Thursday, June 29, 2006

Fun Food

New York is place where one can eat extremely well, but many times the restaurant-going experience is frazzling. It is a drama to get a reservation in well reviewed places, it is a drama if you show up and the rest of your friends haven't or if you are 2 minutes late. In most places the noise level is insane. For the outrageous prices that seem to keep mushrooming to the stratosphere, the experience and the food are a letdown many times. Expectations are ultra high, and sometimes previously well reviewed food is not up to par with the hype; service is peremptory, if not downright smarmy, and utterly charmless.
SO, last week I had some lovely friends in town who love to eat well. They actually had lunch at Per Se and I asked them to tell me every single thing they tried on their tasting menus, which probably cost the budget of a small country. They ate very well and came back happy and very full.
I decided to take them to Room 4 Dessert, the place Bill Buford wrote about in that week's New Yorker. I imagined that everyone was going to be clamoring to get in, but in fact, it was not so hard. Except we had to eat dessert at 8:30 pm. Chef Will Goldfarb answers the phone himself and takes the reservations. He is quite a character. He welcomes you in, he chats, he shows you his cookbook library and makes sure to tell you that he studied with the guy from El Bulli (which I thought was a bit much). It was his birthday so we sang him the Mexican birthday song, Las Mañanitas.
Room 4 Dessert is a really fun experience. We were 5 adults and one 11 year-old girl, which was great, because the more people, the more desserts you get to taste. We all had the dessert tasting menus and ooohed and aaahed passing the beautiful rectangular plates around. The wine list is excellent and affordable and some of the desserts are fun and fantastic. It's a great idea for a romantic date or to go with a couple of friends and have little paroxisms of sweetness.
My friends went crazy for a red Lambrusco sparkling red wine that was gorgeous and tasty and fun.

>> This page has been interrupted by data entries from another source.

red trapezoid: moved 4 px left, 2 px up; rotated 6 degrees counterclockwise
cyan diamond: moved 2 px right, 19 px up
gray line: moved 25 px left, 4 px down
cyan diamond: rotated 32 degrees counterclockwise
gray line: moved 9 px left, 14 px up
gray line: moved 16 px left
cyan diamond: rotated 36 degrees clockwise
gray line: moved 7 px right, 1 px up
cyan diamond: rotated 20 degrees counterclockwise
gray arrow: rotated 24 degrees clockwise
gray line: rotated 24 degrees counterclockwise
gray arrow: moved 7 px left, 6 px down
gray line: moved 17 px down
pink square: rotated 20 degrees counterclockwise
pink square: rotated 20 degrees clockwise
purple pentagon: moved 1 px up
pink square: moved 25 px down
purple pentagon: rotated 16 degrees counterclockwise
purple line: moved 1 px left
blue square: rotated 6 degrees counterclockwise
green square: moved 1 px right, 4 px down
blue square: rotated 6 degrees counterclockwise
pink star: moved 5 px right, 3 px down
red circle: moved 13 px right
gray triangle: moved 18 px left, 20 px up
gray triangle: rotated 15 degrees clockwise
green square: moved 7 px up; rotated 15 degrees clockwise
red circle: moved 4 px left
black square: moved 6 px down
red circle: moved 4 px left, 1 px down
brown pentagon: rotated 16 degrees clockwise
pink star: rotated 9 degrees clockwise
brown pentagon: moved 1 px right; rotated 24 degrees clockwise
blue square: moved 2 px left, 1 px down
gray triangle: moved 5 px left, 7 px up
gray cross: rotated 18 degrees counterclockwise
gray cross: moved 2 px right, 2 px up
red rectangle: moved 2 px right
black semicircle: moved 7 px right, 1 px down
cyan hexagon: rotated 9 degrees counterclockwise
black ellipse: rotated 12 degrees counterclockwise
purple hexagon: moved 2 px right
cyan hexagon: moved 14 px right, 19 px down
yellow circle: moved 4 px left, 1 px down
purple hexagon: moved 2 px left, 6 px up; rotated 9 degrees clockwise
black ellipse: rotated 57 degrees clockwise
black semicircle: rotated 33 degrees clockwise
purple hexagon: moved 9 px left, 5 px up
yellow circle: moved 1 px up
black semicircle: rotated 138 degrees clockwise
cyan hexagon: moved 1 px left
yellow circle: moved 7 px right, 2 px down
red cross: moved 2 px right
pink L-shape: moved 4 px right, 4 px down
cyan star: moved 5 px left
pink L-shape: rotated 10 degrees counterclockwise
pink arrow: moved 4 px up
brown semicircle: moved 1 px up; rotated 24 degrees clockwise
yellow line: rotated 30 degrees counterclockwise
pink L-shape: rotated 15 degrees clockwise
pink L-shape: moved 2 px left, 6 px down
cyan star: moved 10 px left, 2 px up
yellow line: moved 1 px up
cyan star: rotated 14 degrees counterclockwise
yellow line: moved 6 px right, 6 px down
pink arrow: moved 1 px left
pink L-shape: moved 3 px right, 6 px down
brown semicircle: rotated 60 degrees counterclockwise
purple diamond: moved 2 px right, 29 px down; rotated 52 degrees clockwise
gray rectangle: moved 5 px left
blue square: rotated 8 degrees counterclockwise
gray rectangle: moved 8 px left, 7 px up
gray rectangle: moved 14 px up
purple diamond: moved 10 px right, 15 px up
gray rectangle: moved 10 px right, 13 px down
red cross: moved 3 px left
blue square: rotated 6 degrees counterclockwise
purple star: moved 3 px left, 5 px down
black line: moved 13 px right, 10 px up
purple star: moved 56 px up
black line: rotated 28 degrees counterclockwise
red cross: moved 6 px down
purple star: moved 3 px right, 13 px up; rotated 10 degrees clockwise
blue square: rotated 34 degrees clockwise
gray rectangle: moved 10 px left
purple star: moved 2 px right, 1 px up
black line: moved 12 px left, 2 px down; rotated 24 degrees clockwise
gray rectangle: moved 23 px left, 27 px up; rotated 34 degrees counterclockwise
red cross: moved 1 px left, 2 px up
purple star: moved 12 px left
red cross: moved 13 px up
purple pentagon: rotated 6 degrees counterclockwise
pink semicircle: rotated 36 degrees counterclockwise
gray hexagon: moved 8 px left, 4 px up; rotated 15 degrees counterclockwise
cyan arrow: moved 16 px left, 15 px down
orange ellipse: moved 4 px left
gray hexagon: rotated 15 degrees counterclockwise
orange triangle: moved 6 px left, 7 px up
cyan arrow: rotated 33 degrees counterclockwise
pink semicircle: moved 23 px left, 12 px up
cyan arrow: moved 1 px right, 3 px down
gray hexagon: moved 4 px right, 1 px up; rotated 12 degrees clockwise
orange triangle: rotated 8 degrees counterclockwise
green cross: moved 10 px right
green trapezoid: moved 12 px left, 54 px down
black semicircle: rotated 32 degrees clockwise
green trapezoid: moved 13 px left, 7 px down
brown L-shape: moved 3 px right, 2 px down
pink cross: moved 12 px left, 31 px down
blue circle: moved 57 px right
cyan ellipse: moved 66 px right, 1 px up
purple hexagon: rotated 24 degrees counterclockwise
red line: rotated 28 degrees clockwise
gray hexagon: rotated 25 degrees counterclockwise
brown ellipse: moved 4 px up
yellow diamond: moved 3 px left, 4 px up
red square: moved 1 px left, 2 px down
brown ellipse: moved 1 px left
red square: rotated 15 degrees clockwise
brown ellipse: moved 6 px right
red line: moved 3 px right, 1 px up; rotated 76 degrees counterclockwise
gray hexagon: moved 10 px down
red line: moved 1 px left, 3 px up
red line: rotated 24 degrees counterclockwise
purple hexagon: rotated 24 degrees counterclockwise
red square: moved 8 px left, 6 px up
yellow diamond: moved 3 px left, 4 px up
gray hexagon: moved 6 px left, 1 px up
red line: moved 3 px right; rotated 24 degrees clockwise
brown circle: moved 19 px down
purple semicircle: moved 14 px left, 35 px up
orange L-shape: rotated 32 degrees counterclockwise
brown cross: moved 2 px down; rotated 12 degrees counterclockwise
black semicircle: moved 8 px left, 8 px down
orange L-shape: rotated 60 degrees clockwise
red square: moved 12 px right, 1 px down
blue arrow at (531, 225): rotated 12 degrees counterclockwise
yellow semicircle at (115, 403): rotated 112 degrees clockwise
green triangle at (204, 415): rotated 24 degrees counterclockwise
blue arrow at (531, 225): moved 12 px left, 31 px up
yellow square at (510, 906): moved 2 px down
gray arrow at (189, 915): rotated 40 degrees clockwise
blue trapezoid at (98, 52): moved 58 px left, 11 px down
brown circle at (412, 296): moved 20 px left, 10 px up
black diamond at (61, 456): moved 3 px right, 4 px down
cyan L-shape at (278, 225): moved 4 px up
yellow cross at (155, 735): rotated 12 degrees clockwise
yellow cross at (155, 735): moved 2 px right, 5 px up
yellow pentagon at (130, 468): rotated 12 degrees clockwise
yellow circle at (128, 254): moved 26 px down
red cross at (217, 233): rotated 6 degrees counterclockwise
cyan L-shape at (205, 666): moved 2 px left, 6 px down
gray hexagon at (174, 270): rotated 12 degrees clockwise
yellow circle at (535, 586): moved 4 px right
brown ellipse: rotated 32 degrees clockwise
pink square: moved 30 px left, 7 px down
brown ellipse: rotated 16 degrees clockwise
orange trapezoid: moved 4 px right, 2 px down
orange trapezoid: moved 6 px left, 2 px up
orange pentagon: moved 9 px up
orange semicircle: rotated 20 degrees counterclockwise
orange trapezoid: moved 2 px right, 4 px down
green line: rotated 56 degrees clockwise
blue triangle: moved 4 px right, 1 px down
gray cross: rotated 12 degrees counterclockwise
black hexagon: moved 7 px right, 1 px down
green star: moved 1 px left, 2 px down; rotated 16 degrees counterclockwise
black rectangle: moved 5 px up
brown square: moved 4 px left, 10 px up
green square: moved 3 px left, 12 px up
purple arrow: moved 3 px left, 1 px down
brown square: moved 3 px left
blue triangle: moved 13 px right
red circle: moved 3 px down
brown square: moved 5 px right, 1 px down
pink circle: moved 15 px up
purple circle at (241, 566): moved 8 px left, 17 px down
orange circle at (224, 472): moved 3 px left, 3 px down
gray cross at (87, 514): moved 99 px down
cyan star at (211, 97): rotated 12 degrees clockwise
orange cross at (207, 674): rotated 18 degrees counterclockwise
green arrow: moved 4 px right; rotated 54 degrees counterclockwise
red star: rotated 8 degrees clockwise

The desserts are newfangled, fun, intriguing and quite a few of them amazing (others not so great) They are never overly sweet, and some of them play with not being sweet almost at all. I ordered the red dessert plate: A vaccum packed raspberry meringue slab that was unbelievable. A beet sorbet that was sheer concentrated beet flavor, super-refreshing and strange and not that sweet, a vodka-hibiscus jell-o that was a perfect little cube of freshness, really subtle with the kick, not of the vodka, but of the hibiscus. There was a sort of cheesecake that wasn't that great but it was covered with a red wine glaze that was delicious. Those are the ones I remember. Other desserts were a pistachio financier which is one of the best cakes I've ever had, an incredible apricot sorbet, a delicious olive oil chocolate cake, an amazing foam of white beer and grapefruit, mango "gnocchi:" etc. The flavors and textures explode in your mouth and it really is a fun, delightful experience.
The piece de resistance was that I had sung the glories of the sushi bar at Jewel Bako to my friends so much that they wanted to go there. I hadn't been there in about 2 years and was afraid that maybe the amazing, handsome chef Masato was gone, or that with the Lambs opening other restaurants, the place could not be the same anymore. We were easily able to get a reservation at the sushi bar at 9 pm on a Monday, which made me wonder. To make a long story short, after having the omakase dinner, my friends said they liked the experience and the food of Jewel Bako better than Per Se. Jewel Bako and chef Masato rule. And again, it isn't only the food, which is the best sushi I've ever had, but the delightful, pleasant, civilized, wonderful, graceful experience of the place. If only more NY restaurants were like that.